>> Begin Source excerpt
DESCRIPTION OF THE EXISTING PREFERRED SECURITIES, EXISTING PREFERRED SECURITIES
GUARANTEE AND EXISTING DEBENTURES

    The existing preferred securities were issued by the existing trust under a
trust agreement amended and restated as of February 10, 1998. We own all of the
existing common securities representing common undivided beneficial interests in
the assets of the existing trust. The existing trust was organized for the sole
purpose of issuing the existing preferred securities and the existing common
securities and investing the proceeds of that issuance in an equivalent amount
of convertible subordinated debentures, referred to as the existing debentures.
We issued the existing debentures under the existing indenture, dated as of
February 10, 1998, between us and The Bank of New York, as indenture trustee. We
guaranteed the payment of distributions and other payments on the existing
preferred securities to the extent that we had made corresponding interest and
other payments, as and to the extent set forth in a guarantee agreement dated as
of February 10, 1998.

    The existing preferred securities, existing common securities, trust
agreement, debentures, existing indenture and existing preferred securities
guarantee referred to above are respectively identical, in all material
respects, to the exchange preferred securities, new common securities, new trust
agreement, new indenture and exchange preferred securities guarantee described
in the sections titled "Fleetwood Capital Trust II," "Description of Preferred
Securities--Description of the Exchange Preferred Securities," "Description of
Preferred Securities--Description of the Exchange Preferred Securities
Guarantee" and "Description of Preferred Securities--Description of the Exchange
Debentures," except in the following respects:

    - DISTRIBUTION/INTEREST RATE. Distributions on the exchange preferred
      securities, and corresponding interest payments on the exchange
      debentures, are payable at an annual rate of   %, whereas distributions on
      the existing preferred securities, and corresponding interest payments on
      the existing debentures, are payable at an annual rate of 6%.
>> End Source excerpt
>> Begin Supplied material
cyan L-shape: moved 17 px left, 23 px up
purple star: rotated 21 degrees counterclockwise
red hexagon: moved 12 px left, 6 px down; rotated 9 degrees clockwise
>> End Supplied material
### Exercises to complete
A – Taking the passage on the existing preferred securities, starting with "DESCRIPTION OF THE EXISTING" and going on through "the existing debentures.", write it out again, substituting "original trust" for "existing trust".
B – Resume the description of the existing preferred securities after its final sentence.

### Task-by-task results
A –
DESCRIPTION OF THE EXISTING PREFERRED SECURITIES, EXISTING PREFERRED SECURITIES
GUARANTEE AND EXISTING DEBENTURES

    The existing preferred securities were issued by the original trust under a
trust agreement amended and restated as of February 10, 1998. We own all of the
existing common securities representing common undivided beneficial interests in
the assets of the original trust. The original trust was organized for the sole
purpose of issuing the existing preferred securities and the existing common
securities and investing the proceeds of that issuance in an equivalent amount
of convertible subordinated debentures, referred to as the existing debentures.

B –
    - DISTRIBUTION/INTEREST PAYMENTS. Distributions on the exchange preferred
      securities, and corresponding interest payments on the exchange
      debentures, may be in cash or common stock, at our election, whereas
      distributions on the existing preferred securities, and corresponding
      interest payments on the existing debentures, will only be in cash.

    - LIQUIDATION AMOUNT PER PREFERRED SECURITY. The liquidation amount per
      exchange preferred security is $  , whereas the liquidation amount per
      existing preferred security is $50.

    - CONVERSION PRICE. The exchange preferred securities, and the corresponding
      exchange debentures, are convertible into our common stock at an initial
      conversion price that is equivalent to a   % premium over the average of
      the daily volume weighted average price of our common stock for each of
      the five trading days immediately preceding the second trading day prior
      to the exchange offer expiration date, subject to adjustment. The existing
      preferred securities, and the corresponding existing debentures, are
      convertible into our common stock at an initial conversion price of $48.72
      per share of our common stock, which is equivalent to a conversion rate of
      1.02627 shares of our common stock for each existing preferred security,
      subject to the same provisions that require adjustment of the conversion
      price for the exchange preferred securities and the exchange debentures.
      The conversion price of the existing preferred securities on June 11, 2001
      was $48.72 per share of common stock, which is equivalent to a conversion
      rate of 1.02627 shares of common stock for each existing preferred
      security. This conversion price remains subject to further adjustment.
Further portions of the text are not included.